Trasímaco figura principalmente no início de A
república, em que expressa a opinião de que “a justiça seria apenas a
vantagem do mais forte”. Há certeza apenas de que nasceu na antiga cidade da
Calcedônia (atual Kadıköy, na província de Istambul), sendo poucas as
informações sobre sua vida e seus possíveis escritos.
Górgias nasceu em Leontinos, atual Lentini
(localizada na província italiana de Siracusa), e não é apresentado como um
sofista por Sócrates. Essa observação resulta de sua recusa em acreditar que a
virtude é ensinável. Grande parte de seu livro Sobre o que não é chegou
até nós e apresenta um problema: mesmo que se algo existisse, não poderíamos
conhecê-lo e não se pode comunicar o que não é conhecido. Estaria, assim,
apresentando uma crítica a Parmênides.
O aspecto negativo que atribuímos aos sofistas é baseado na
crítica de Sócrates a esse grupo de pensadores. Vemos nos diálogos platônicos,
por meio de Sócrates, que os
sofistas propõem apenas verdades relativas. Na ausência de uma
verdade absoluta, torna-se mais fácil praticar a erística, a saber, a tentativa
de alcançar sucesso em qualquer debate. Uma das descrições, que alguns sofistas
atribuíam a si mesmos, era a habilidade de refutar qualquer assunto. Sua
elogiável oratória favorecia a aparência de sábios, mas o interesse pela
verdade não estava presente.
O que o sofista oferecia, então, era um produto àqueles que
pagavam pelo seu serviço. A proposta socrática,
por outro lado, visava transformar aqueles com os quais dialogava,
libertando-os do domínio das sombras e conduzindo-os para um conhecimento real.
Sem esse procedimento dialético, que inclui o abandono das opiniões, qualquer
discurso belo pode convencer tanto da falsidade quanto da verdade sobre um
assunto.
Importância
dos sofistas para a filosofia
Embora os fragmentos que restaram sejam pouquíssimos, estudos
recentes procuram observar as contribuições próprias desses pensadores para uma
cultura que começava a questionar seus valores religiosos. A valorização do
cuidado com as palavras e a distinção entre leis naturais e leis artificiais
são as propostas mais relevantes para os períodos posteriores da filosofia. Não
se pode esquecer, também, que o estudo
da retórica foi em grande parte motivado pelo uso que
esses pensadores fizeram do discurso na política ateniense.

^^^^

### Tarefa
Reescreva de forma mais curta o parágrafo do trecho sobre os sofistas que começa com “O aspecto negativo que atribuímos aos sofistas”, preservando os fatos principais.

^^^^

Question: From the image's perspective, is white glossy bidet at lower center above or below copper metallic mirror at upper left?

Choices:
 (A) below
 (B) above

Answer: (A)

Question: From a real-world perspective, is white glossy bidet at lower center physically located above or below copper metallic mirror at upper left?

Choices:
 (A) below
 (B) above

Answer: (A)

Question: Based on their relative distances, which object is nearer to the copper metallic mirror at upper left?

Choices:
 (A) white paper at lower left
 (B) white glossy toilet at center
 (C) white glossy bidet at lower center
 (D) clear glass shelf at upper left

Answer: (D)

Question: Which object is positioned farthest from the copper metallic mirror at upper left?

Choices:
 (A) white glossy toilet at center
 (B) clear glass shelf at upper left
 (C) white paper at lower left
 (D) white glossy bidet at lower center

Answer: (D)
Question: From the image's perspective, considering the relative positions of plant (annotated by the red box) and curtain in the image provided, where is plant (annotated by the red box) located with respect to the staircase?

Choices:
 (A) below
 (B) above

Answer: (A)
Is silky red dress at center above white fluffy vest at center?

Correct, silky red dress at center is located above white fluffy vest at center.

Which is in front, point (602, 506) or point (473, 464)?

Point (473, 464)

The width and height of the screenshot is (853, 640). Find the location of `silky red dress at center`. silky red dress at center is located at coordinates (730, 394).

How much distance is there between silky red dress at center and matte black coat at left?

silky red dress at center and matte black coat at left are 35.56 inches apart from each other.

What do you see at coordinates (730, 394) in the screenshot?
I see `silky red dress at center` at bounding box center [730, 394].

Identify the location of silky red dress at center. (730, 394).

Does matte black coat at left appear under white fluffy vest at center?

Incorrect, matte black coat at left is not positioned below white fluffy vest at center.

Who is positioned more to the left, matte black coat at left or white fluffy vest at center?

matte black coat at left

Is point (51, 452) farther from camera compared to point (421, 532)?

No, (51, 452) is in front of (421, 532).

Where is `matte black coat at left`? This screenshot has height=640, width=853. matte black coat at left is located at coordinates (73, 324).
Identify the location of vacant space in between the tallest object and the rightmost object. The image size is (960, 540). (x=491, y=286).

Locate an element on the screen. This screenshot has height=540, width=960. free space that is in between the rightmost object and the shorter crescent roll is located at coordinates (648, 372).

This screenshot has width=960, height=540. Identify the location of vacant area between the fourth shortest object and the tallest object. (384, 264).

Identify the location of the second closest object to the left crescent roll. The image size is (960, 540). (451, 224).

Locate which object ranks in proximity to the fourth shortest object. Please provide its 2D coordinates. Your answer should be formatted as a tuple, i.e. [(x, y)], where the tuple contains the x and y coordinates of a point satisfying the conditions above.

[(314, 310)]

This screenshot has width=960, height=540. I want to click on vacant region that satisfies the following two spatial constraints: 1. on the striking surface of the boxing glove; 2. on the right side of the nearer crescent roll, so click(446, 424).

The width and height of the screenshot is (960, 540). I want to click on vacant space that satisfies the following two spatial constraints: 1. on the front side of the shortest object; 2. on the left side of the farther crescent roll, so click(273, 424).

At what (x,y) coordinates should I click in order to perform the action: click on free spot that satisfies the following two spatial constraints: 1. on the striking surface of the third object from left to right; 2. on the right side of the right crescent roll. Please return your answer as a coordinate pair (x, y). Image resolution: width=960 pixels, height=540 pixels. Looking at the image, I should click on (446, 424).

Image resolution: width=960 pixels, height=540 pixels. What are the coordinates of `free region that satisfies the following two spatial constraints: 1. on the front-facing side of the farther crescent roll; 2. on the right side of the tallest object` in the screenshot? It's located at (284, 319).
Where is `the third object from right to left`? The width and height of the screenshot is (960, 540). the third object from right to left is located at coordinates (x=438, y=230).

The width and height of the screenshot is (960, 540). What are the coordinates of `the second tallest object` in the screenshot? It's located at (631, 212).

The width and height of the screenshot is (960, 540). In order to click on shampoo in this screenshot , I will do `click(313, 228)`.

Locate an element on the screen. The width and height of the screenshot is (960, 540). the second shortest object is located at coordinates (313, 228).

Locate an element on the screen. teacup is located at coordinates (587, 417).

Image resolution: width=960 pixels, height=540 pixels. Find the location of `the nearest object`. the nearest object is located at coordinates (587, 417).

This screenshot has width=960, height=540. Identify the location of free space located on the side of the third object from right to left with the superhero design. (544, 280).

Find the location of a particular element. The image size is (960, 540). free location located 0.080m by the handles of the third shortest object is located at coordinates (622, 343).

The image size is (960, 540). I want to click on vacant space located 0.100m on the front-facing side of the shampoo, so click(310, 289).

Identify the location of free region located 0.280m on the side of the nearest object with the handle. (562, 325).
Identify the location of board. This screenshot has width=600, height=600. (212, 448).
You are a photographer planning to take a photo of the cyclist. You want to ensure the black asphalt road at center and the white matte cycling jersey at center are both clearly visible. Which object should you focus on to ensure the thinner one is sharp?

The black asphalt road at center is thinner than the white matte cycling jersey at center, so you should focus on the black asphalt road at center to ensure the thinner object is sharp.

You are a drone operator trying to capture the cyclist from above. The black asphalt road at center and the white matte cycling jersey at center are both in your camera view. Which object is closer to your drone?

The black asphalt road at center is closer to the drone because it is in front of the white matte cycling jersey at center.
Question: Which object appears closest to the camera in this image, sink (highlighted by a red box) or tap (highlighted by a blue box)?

^^^^

### Resposta do exercício
A imagem negativa dos sofistas vem da crítica de Sócrates, que, nos diálogos platônicos, os mostra propondo apenas verdades relativas. Sem uma verdade absoluta, fica mais fácil praticar a erística, isto é, tentar vencer qualquer debate. Alguns sofistas até se descreviam como capazes de refutar qualquer assunto. Sua boa oratória lhes dava aparência de sábios, mas faltava-lhes interesse pela verdade.